■ **WHAT IS EXPECTED**
Write out the entries exactly, pictures excluded.

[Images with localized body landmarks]
.....

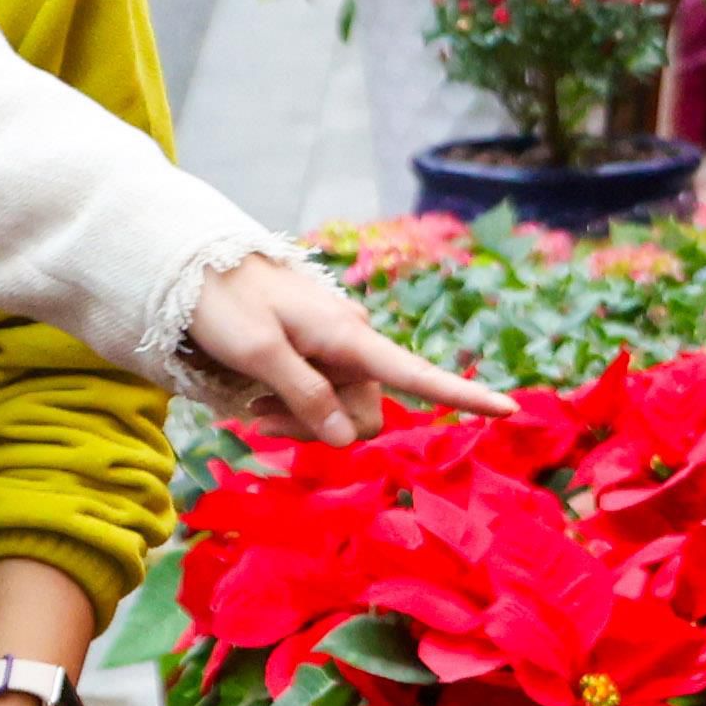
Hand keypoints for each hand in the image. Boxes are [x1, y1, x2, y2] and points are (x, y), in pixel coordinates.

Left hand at [178, 254, 507, 443]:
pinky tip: (255, 395)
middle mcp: (352, 342)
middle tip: (257, 419)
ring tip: (249, 404)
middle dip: (319, 428)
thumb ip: (306, 396)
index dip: (463, 396)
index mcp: (348, 336)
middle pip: (365, 411)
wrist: (195, 267)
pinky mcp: (316, 353)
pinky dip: (291, 406)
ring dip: (298, 420)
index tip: (509, 410)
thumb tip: (350, 439)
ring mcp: (335, 349)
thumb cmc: (224, 304)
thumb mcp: (258, 353)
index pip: (415, 373)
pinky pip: (321, 398)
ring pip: (339, 411)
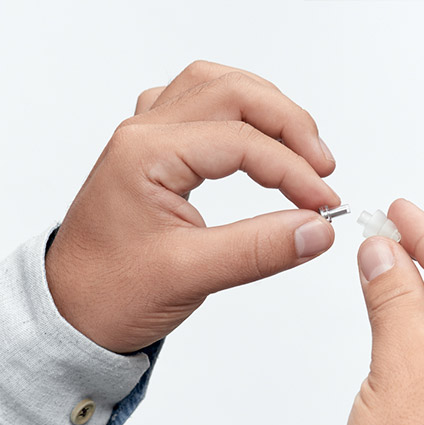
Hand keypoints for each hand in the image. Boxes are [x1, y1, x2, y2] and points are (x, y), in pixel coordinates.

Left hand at [46, 60, 337, 352]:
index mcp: (145, 154)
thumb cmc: (111, 293)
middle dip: (289, 125)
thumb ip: (258, 250)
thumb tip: (317, 230)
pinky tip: (255, 136)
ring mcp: (147, 138)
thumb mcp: (189, 276)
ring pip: (216, 88)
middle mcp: (144, 134)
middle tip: (323, 167)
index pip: (241, 142)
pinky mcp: (154, 152)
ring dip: (266, 110)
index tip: (324, 204)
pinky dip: (238, 113)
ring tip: (301, 148)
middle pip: (232, 92)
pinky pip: (199, 106)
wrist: (73, 309)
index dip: (293, 171)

.....

■ **SOLUTION FOR THIS EXERCISE**
Hand keypoints for each hand in the image. Boxes are [x1, y1, x2, y2] and points are (x, y), in pixel coordinates.

Left hand at [178, 254, 507, 443]:
pinky tip: (255, 395)
middle mcp: (352, 342)
middle tip: (257, 419)
ring tip: (249, 404)
middle dip: (319, 428)
thumb ip: (306, 396)
index dip: (463, 396)
index mcp: (348, 336)
middle pip: (365, 411)
wrist: (195, 267)
pinky mcp: (316, 353)
pinky dip: (291, 406)
ring dip: (298, 420)
index tip: (509, 410)
thumb tip: (350, 439)
ring mcp: (335, 349)
thumb cmc: (224, 304)
thumb mcp: (258, 353)
index pip: (415, 373)
pinky pip: (321, 398)
ring pip: (339, 411)
Hand keypoints for each hand in the image. Boxes are [x1, y1, x2, y2] and points are (x, y), in pixel coordinates.

Left hand at [46, 60, 337, 352]:
index mcp: (145, 154)
thumb cmc: (111, 293)
middle dip: (289, 125)
thumb ip: (258, 250)
thumb tip: (317, 230)
pinky tip: (255, 136)
ring mcp: (147, 138)
thumb mcp: (189, 276)
ring pip: (216, 88)
middle mcp: (144, 134)
middle tip: (323, 167)
index pip: (241, 142)
pinky mcp: (154, 152)
ring dip: (266, 110)
index tip: (324, 204)
pinky dip: (238, 113)
ring tip: (301, 148)
middle pip: (232, 92)
pinky pip: (199, 106)
wrist: (73, 309)
index dip: (293, 171)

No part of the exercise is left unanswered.